Format the data as a Markdown table with the columns Row and Line, covering the stretch from the line that contains "- loss: 2.3065e-04" through the line that contains "Epoch 00024: val_top_3_accuracy", both included. Leave out blank lines.

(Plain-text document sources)
- Opening Delimiter -

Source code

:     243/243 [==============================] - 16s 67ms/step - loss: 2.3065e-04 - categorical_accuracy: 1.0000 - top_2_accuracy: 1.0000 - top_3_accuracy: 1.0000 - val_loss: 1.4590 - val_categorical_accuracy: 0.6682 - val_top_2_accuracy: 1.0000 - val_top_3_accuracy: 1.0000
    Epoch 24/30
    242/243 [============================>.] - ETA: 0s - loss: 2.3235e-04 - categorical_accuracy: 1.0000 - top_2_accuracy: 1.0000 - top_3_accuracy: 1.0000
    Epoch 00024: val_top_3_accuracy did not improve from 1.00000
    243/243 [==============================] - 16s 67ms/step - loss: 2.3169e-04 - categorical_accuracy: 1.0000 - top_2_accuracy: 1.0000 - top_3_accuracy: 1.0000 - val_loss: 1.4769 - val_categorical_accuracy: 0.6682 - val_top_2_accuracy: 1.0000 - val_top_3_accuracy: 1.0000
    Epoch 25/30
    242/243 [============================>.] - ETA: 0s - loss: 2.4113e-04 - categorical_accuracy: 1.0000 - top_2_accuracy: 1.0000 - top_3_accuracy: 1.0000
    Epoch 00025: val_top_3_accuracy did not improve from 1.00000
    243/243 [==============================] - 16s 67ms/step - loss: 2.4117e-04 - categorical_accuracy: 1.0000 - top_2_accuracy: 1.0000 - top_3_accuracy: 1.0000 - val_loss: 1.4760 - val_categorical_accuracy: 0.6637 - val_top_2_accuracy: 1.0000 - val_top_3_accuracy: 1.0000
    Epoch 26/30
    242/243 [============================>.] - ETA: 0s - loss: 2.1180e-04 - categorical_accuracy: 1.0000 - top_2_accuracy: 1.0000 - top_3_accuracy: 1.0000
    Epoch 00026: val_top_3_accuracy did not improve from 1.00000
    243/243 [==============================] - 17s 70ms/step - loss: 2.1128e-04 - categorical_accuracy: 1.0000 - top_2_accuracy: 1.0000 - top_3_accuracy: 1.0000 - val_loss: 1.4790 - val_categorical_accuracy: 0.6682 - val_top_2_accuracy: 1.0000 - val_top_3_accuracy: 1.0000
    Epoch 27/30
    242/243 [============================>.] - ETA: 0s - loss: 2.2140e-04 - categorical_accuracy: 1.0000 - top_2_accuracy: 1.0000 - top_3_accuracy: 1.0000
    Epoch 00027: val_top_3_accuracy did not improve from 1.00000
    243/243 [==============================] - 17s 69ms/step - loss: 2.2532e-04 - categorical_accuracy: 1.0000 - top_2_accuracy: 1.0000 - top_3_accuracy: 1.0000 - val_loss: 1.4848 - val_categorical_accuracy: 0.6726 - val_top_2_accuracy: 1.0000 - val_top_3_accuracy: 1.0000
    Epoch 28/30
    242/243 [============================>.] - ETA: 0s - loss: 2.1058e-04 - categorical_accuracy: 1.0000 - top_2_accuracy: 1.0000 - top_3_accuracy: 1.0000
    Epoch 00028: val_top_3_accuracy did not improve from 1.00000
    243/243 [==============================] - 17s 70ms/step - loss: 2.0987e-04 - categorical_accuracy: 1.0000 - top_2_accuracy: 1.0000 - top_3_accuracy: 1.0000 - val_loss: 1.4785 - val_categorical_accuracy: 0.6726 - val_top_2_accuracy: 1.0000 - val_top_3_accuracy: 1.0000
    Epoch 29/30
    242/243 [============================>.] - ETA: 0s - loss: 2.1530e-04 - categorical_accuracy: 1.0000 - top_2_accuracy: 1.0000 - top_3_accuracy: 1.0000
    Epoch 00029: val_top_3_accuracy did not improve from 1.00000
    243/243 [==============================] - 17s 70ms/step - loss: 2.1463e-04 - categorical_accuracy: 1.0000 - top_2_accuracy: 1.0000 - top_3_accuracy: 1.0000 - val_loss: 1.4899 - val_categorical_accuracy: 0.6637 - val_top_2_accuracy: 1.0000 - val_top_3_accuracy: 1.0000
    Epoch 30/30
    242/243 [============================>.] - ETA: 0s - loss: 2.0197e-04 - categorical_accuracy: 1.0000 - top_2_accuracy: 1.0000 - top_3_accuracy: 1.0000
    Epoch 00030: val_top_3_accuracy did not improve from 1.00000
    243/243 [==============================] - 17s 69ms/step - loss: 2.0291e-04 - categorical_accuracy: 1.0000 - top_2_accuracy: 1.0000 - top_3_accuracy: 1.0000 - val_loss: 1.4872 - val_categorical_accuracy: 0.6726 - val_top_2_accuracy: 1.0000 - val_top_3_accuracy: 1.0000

- Closing Delimiter -

_Exercise response_:
| Row | Line |
|---|---|
| 1 | :     243/243 [==============================] - 16s 67ms/step - loss: 2.3065e-04 - categorical_accuracy: 1.0000 - top_2_accuracy: 1.0000 - top_3_accuracy: 1.0000 - val_loss: 1.4590 - val_categorical_accuracy: 0.6682 - val_top_2_accuracy: 1.0000 - val_top_3_accuracy: 1.0000 |
| 2 |     Epoch 24/30 |
| 3 |     242/243 [============================>.] - ETA: 0s - loss: 2.3235e-04 - categorical_accuracy: 1.0000 - top_2_accuracy: 1.0000 - top_3_accuracy: 1.0000 |
| 4 |     Epoch 00024: val_top_3_accuracy did not improve from 1.00000 |